* What is expected *
Report each line of the entries below that includes "shadow".

[Exercise material]

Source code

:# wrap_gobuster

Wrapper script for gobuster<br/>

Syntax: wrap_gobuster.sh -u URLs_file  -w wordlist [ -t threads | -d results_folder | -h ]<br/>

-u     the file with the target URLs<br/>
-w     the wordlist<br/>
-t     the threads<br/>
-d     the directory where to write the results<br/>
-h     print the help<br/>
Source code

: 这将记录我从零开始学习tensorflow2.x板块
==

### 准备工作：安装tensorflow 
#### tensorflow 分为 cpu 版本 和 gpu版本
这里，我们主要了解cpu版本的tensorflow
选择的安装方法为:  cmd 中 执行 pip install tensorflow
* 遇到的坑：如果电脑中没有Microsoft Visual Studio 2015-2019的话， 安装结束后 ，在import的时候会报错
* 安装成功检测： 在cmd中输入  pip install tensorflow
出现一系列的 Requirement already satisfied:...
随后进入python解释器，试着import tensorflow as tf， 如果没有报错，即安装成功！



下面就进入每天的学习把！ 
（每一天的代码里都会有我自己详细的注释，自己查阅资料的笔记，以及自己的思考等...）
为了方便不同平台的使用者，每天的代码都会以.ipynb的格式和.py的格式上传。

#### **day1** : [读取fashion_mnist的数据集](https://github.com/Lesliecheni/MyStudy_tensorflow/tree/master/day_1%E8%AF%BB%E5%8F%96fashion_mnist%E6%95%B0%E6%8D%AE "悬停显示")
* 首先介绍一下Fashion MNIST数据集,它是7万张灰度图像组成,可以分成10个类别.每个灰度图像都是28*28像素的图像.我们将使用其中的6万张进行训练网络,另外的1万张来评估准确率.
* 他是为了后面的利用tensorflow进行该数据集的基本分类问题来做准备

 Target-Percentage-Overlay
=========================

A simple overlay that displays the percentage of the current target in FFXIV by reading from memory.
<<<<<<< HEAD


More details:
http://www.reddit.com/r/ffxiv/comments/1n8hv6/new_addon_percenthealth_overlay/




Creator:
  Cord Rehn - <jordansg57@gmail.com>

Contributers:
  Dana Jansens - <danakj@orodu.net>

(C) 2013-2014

[/Exercise material]
[Exercise material]

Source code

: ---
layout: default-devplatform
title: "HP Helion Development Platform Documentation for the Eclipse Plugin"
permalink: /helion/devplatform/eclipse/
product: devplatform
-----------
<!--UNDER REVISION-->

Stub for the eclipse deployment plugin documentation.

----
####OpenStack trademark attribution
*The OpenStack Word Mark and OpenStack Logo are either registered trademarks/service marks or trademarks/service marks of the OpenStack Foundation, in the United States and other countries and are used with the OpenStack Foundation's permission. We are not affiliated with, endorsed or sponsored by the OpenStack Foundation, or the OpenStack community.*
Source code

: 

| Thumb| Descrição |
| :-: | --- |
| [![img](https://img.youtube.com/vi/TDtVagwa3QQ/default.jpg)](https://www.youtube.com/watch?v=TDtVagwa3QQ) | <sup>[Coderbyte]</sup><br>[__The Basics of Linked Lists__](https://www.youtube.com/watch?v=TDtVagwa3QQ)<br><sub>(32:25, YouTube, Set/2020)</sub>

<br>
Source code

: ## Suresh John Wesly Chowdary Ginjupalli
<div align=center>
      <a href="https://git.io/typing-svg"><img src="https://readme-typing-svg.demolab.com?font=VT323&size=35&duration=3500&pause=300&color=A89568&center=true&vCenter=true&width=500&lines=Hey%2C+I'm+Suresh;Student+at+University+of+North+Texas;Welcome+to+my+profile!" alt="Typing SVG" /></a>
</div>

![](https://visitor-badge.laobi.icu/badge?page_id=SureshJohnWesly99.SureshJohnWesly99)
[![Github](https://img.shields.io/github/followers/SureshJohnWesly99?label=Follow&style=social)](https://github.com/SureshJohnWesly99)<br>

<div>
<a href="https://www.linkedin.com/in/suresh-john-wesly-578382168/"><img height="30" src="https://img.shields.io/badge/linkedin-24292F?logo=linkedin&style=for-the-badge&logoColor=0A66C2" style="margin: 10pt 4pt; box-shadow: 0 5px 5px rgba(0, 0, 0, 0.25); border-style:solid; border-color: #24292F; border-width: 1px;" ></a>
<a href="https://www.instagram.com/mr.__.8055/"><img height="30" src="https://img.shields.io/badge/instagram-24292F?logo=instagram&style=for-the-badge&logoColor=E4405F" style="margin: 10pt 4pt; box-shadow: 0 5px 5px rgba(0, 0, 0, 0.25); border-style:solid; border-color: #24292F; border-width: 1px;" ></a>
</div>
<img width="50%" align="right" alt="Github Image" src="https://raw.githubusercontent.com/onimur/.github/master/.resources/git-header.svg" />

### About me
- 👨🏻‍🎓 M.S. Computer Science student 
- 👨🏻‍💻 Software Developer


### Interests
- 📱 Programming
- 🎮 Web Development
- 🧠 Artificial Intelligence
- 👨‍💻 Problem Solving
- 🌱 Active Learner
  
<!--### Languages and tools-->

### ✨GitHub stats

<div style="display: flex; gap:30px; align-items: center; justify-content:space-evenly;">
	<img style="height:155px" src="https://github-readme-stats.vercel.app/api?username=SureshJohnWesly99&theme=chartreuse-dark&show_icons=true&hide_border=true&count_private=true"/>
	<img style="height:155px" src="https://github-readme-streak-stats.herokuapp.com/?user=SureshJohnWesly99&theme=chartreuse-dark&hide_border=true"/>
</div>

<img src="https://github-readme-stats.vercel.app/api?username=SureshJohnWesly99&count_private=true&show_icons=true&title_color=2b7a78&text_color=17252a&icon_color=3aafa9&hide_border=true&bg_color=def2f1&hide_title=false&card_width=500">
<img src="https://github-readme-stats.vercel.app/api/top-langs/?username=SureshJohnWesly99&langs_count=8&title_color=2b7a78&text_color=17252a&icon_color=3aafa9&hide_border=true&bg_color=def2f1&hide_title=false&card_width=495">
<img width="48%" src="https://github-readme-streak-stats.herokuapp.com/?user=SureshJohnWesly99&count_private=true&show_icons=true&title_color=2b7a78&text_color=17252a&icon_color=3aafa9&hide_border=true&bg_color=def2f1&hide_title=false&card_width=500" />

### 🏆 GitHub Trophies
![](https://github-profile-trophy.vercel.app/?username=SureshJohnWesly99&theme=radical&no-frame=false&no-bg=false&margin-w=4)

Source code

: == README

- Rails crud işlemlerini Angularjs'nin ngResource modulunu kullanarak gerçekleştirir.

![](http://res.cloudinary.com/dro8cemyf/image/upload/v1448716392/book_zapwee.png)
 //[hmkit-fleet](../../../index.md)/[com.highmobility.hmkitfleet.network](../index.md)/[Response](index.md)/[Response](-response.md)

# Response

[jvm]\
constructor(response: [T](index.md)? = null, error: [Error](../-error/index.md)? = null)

[/Exercise material]
[Exercise material]

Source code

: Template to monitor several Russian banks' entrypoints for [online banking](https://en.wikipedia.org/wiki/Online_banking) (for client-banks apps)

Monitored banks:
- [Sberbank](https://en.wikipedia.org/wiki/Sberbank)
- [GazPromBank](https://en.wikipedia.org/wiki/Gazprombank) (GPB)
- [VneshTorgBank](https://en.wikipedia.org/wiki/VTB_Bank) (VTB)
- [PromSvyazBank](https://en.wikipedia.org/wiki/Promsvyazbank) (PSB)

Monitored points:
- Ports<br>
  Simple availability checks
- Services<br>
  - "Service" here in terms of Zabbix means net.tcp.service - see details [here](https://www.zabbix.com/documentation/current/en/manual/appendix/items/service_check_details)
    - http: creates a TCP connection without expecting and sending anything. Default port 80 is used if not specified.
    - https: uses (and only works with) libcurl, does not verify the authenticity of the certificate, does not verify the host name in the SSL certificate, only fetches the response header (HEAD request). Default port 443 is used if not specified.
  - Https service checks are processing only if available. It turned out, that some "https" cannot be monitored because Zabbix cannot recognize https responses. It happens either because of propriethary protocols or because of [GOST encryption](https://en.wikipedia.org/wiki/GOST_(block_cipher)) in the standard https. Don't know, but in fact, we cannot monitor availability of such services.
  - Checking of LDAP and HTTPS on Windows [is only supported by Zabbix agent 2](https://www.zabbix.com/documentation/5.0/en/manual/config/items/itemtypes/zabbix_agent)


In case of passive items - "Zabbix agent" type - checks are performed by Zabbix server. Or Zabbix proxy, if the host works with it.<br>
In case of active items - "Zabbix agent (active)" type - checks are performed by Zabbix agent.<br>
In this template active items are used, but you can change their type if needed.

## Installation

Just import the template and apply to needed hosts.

[/Exercise material]

* Result of this task *
<a href="https://www.linkedin.com/in/suresh-john-wesly-578382168/"><img height="30" src="https://img.shields.io/badge/linkedin-24292F?logo=linkedin&style=for-the-badge&logoColor=0A66C2" style="margin: 10pt 4pt; box-shadow: 0 5px 5px rgba(0, 0, 0, 0.25); border-style:solid; border-color: #24292F; border-width: 1px;" ></a>
<a href="https://www.instagram.com/mr.__.8055/"><img height="30" src="https://img.shields.io/badge/instagram-24292F?logo=instagram&style=for-the-badge&logoColor=E4405F" style="margin: 10pt 4pt; box-shadow: 0 5px 5px rgba(0, 0, 0, 0.25); border-style:solid; border-color: #24292F; border-width: 1px;" ></a>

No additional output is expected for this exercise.